The Scandia City Council had a long work session on Aug. 2. The discussion on solar farms returned, but the bulk of the discussion centered around the proposed budget for 2018 and the capital improvement plan, a multiyear financial plan for the city.
Budget 2018 discussion
Some of the budget discussion was over the lack of funds to run the Parks and Recreation Department.
“We charge them to run the parks, but we give them no support and no money,” Mayor Christine Maefsky said.
One possibility that was discussed was selling city lots and using the funds from the sale to fund parks and recreation. Another recommendation was to utilize 0.05 percent of a projected levy to go into the parks and recreation fund for improvements, a revenue of roughly $11,000 per year.
Maefsky also discussed introducing an increase to the City Council’s education and conference fund. Maefsky previously attended a conference with other Minnesota mayors. There was enough in the education and conference budget to pay for the registration, but not for lodging and travel, which she paid for out of her personal account. The proposed increase would be for $500 per council member. Maefsky said that though members aren’t required to attend conferences, she thinks that just doing the minimal education isn’t fair to the residents.

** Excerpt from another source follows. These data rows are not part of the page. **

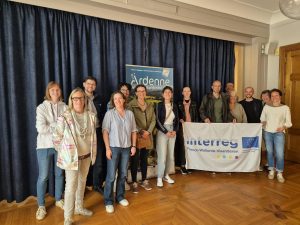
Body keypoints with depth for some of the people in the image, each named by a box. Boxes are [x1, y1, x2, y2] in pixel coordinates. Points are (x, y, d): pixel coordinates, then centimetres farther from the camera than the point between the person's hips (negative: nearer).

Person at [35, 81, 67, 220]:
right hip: (45, 146, -2)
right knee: (43, 177, 6)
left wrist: (51, 126, -19)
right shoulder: (42, 107, -6)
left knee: (59, 174, 14)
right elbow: (41, 128, -18)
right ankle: (41, 206, 26)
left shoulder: (64, 107, 0)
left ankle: (58, 200, 35)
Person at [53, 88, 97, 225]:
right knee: (71, 186, 0)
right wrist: (65, 153, 0)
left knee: (82, 182, 20)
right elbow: (56, 138, -8)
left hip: (86, 156, 5)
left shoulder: (91, 116, -3)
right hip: (72, 157, -5)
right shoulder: (64, 118, -17)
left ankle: (79, 207, 41)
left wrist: (93, 153, 11)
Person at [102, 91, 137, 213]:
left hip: (126, 148, 3)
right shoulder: (109, 113, -6)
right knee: (111, 176, 2)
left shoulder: (130, 113, 4)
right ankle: (108, 201, 18)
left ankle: (120, 196, 32)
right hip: (114, 147, -3)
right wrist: (107, 148, -13)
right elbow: (105, 131, -8)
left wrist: (133, 145, 4)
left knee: (123, 174, 14)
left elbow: (133, 131, 8)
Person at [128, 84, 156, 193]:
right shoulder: (131, 104, -5)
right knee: (135, 159, 2)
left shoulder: (150, 105, 10)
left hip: (147, 136, 5)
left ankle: (144, 181, 26)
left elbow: (153, 120, 6)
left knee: (144, 159, 14)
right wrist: (141, 131, -15)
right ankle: (134, 183, 15)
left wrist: (148, 131, -8)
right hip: (136, 136, -4)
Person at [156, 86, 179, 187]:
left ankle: (166, 175, 22)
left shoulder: (174, 106, 10)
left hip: (172, 131, 5)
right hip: (162, 132, -5)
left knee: (171, 155, 8)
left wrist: (175, 131, -4)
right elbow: (157, 120, -9)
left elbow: (177, 120, 12)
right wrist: (166, 132, -12)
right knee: (162, 155, -7)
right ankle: (159, 178, 5)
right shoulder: (159, 105, -4)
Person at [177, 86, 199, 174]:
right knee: (183, 146, -3)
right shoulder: (179, 104, 6)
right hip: (182, 127, -2)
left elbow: (196, 116, 11)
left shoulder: (194, 103, 12)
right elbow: (177, 116, 7)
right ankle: (183, 165, 4)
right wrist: (181, 120, -11)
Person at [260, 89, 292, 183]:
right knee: (269, 152, 7)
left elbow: (288, 122, 2)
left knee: (280, 153, -9)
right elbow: (262, 119, 15)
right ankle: (271, 170, 21)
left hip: (279, 133, -2)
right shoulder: (266, 107, 9)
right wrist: (264, 123, -5)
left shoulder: (285, 108, 3)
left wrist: (283, 127, -17)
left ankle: (279, 173, 5)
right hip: (268, 132, 2)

“In terms of expectations to people, educating ourselves, I’d like to see a budget that reflects that,” she said.
Capital Improvement Plan
The possibility of introducing a 5 percent increase in the levy to improve the condition of Scandia’s roads was a hot discussion topic during the meeting. A recent pavement surface evaluation and rating study concluded that despite efforts to improve the roads through a 2014 tax levy, 18 percent of Scandia’s roads remain at a very poor or poor rating, and 37 percent are rated as fair. Forty percent remain in good condition.
“Under our current plan, we’d get to only two-thirds of these roads by 2028,” City Administrator Neil Soltis said.
Soltis introduced a new plan in which Scandia’s residents would be looking at an approximate 5 percent levy increase per year starting in 2018 and ending in 2022 that would help pay for new roads, starting with the roads currently listed in poor condition. The council is hoping to alleviate as much impact on the property taxes as possible.
“If the city bids early, we’re hoping to get a favorable discount and save money by getting the job lower than we’re estimating,” Fire Chief Mike Hinz remarked. About 50 percent of the roads would be covered under this plan with a road life cycle of 30 years. The other 50 percent would likely need to be addressed within the 15 years that follow 2022. The current plan is still in discussion.
Other projects the city has been looking at are grants to help with the cost of other items, including an emergency generator, a city skate park and updated warning sirens. The city also plans to transition to LED lights in the community center building. The cost-savings of such a switch is anticipated to pay for itself within eight years.
Fire Department future
Fire Chief Hinz discussed a current problem facing his team: the lack of volunteer firefighters during the day.
“Small towns are having a hard time finding people,” he said. “It’s not just us; it’s the whole country.”
Hinz said it is difficult to find firefighters who can stay local during the day to go out on a call, since many firefighters work another full-time job and often commute to a larger city.
“There’s only five of us available during the day, and three of us work at the same place,” Hinz said. “We’re getting by the skin of our teeth.”
Hinz proposed transitioning to a duty crew, a model where paid firefighters work assigned shifts, instead of the volunteer all-on-call model the city has been using.
“To have people available means it’s their job,” he said.
When the council opened up the opportunities for solar farms in 2015, the council hoped farmers and other land owners would be able to utilize their land in a newly profitable way. It was a move that many had lauded as green thinking.
“Some people look at it and see an eyesore, but others look at it and see it as green energy,” Maefsky said. “It does speak to our belief in alternative energy. I think we’ve done that, but are we going to sacrifice the whole city to become one big solar farm?”
After two years and six solar farm approvals, the last of which recently saw its final approval and is expected to start construction soon, the Scandia City Council has decided to take a break from all things solar.
“You’re taking a large piece of commercial and all the property around it becomes diminished because of the development around it,” Councilman Bob Hegland said. “I don’t see the value it brings comes close to what the value brings over the next 30 to 40 years.”
Other concerns about environmental impacts played into the discussion.
“I’ve heard conflicting stories about what materials are contained in (solar panels),” Councilman Steve Kronmiller said. “Is that what we want to put out there for decommissioning? Who’s responsible for getting rid of it safely? I don’t see a problem with a moratorium, but we do need to figure out a couple answers.”
A motion to repeal the solar ordinance, which had allowed the development of solar farms, was met with much discussion and deliberation, but ultimately the council voted 4-1 in favor of repeal. The official repeal of the ordinance is expected to happen at the Scandia City Council meeting on Aug.15.